I looked at her with begging eyes—
I don’t want to go
. She looked at him and then back at me with an expression I recognized immediately—
Don’t go home with this guy
. Something about him—possibly just his out-of-place hotness—made it clear to her that he was probably going to turn out to be an asshole.

We exchanged numbers and I went home with Carla. The next day my travel authorization came through and I was put on the next flight to El Fasher. I never got to say good-bye to the hot Australian.

The office in El Fasher was a few minutes’ drive from downtown, on the way to the three main IDP camps there—Abu Shouk, Zam Zam, and the recently planned Al Salam. Al Salam was the camp I’d been hired to work as the community officer, which meant I had a budget to oversee, and an important role liaising with community representatives from the camp.

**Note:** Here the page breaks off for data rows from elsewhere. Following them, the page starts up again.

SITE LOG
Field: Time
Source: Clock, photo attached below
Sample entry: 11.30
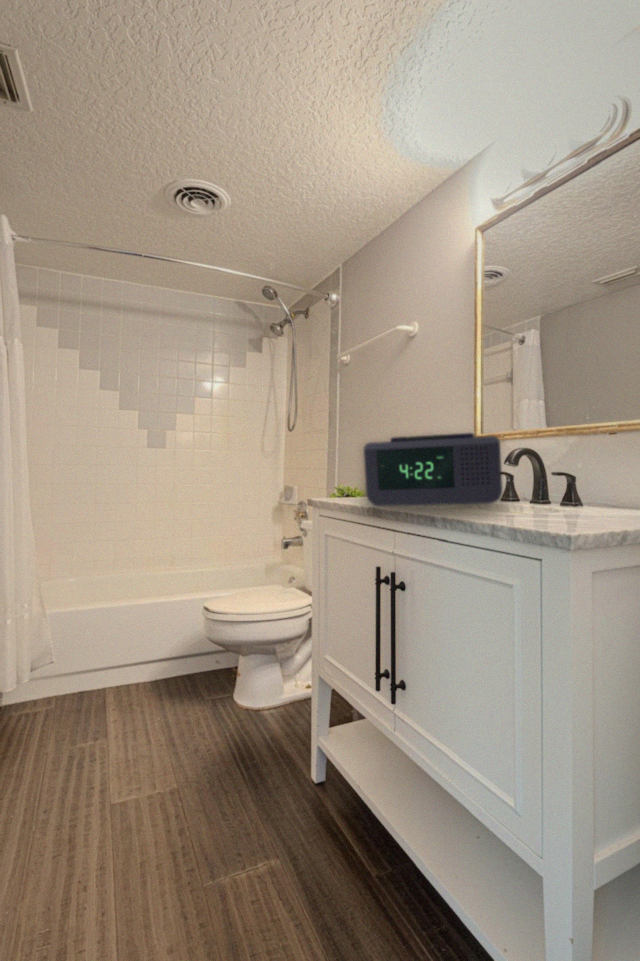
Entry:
4.22
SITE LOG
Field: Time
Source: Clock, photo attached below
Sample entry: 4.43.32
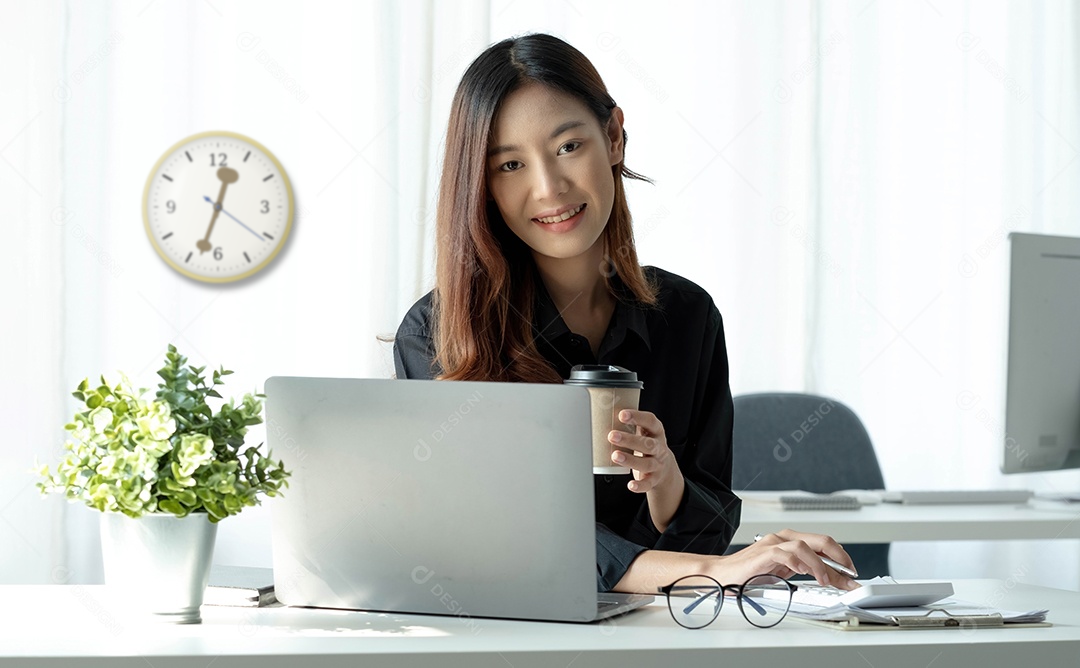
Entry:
12.33.21
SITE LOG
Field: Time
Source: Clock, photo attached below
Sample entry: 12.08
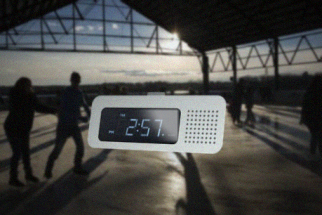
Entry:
2.57
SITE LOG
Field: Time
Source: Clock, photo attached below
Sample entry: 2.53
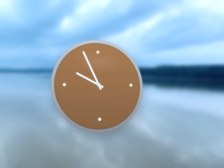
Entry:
9.56
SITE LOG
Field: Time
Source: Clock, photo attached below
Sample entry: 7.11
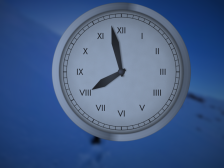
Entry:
7.58
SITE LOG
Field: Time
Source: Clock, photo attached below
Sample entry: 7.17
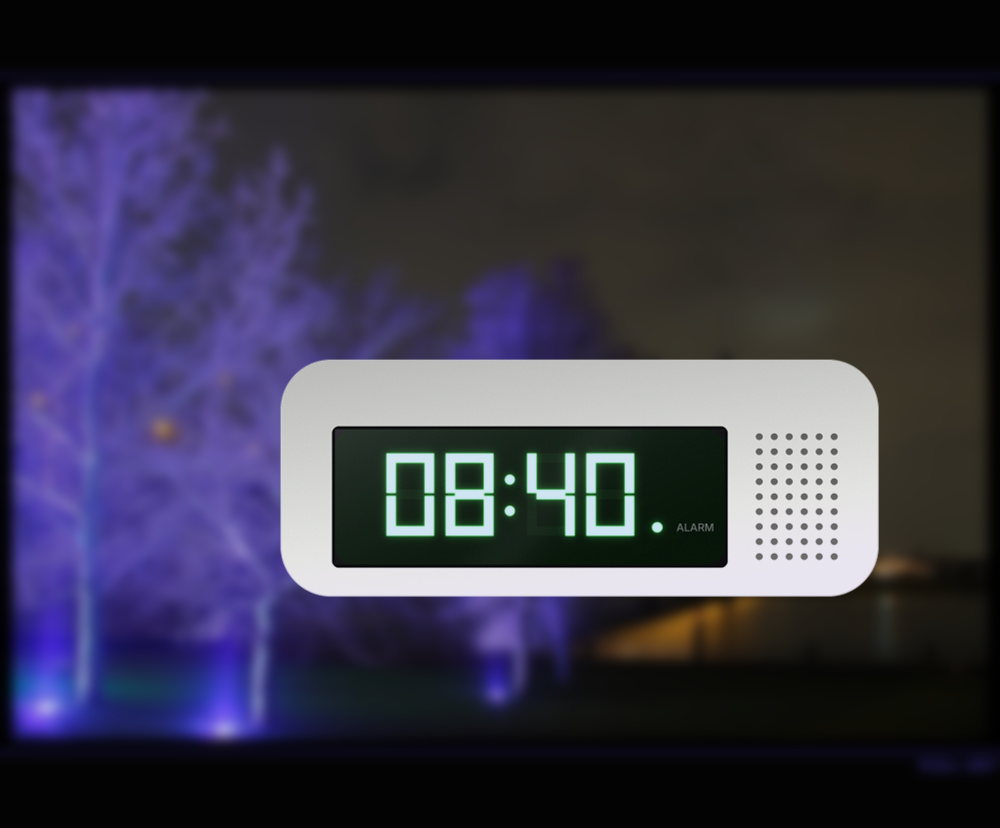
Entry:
8.40
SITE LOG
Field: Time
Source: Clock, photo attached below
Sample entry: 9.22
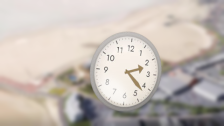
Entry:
2.22
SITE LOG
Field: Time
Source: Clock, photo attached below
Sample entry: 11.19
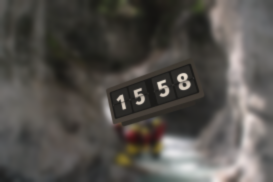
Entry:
15.58
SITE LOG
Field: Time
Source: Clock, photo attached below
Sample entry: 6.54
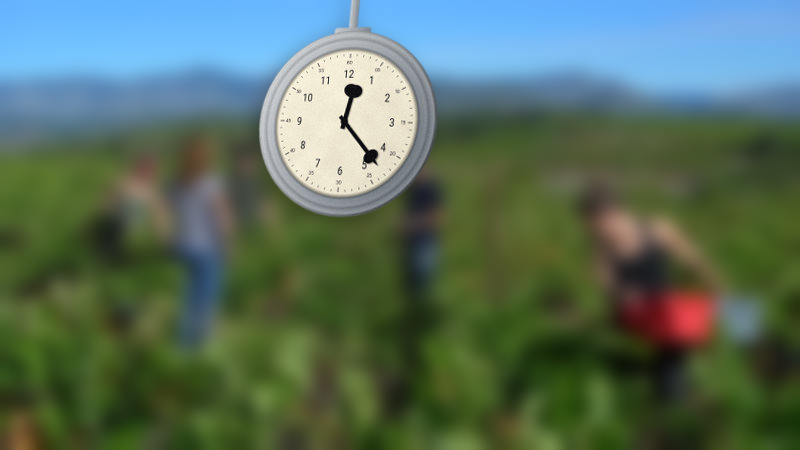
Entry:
12.23
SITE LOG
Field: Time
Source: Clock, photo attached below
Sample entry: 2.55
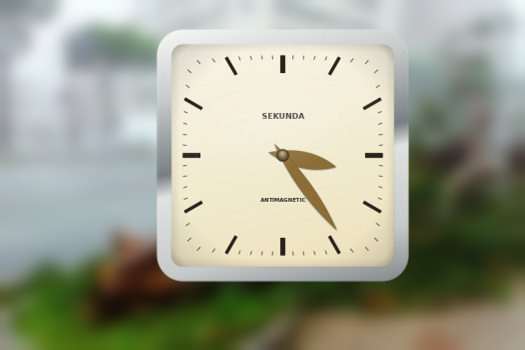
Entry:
3.24
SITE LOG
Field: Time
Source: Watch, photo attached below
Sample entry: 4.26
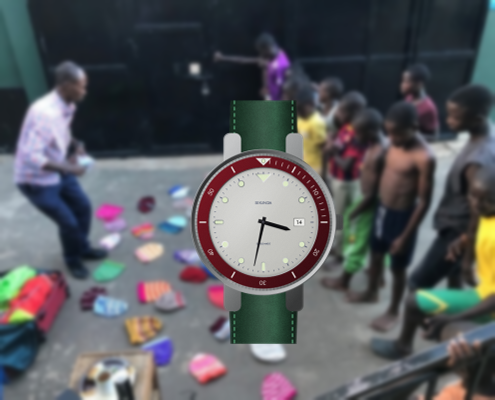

But plans, it quickly emerged, had changed. I hadn’t been at the office for two weeks when Mark, the acting head, informed me that the camp coordinator for Al Salam had left, and I was being deputized to replace her. Mark was a small guy, and looked a few years older than me. In one hand, he held a clipboard with papers crinkled brown at the edges, in the other, a VHF radio. I looked at him with his Red Sox baseball cap and his clumsy stance and couldn’t believe someone so young was in charge of this entire operation. Maybe he had been hired for a different job, too.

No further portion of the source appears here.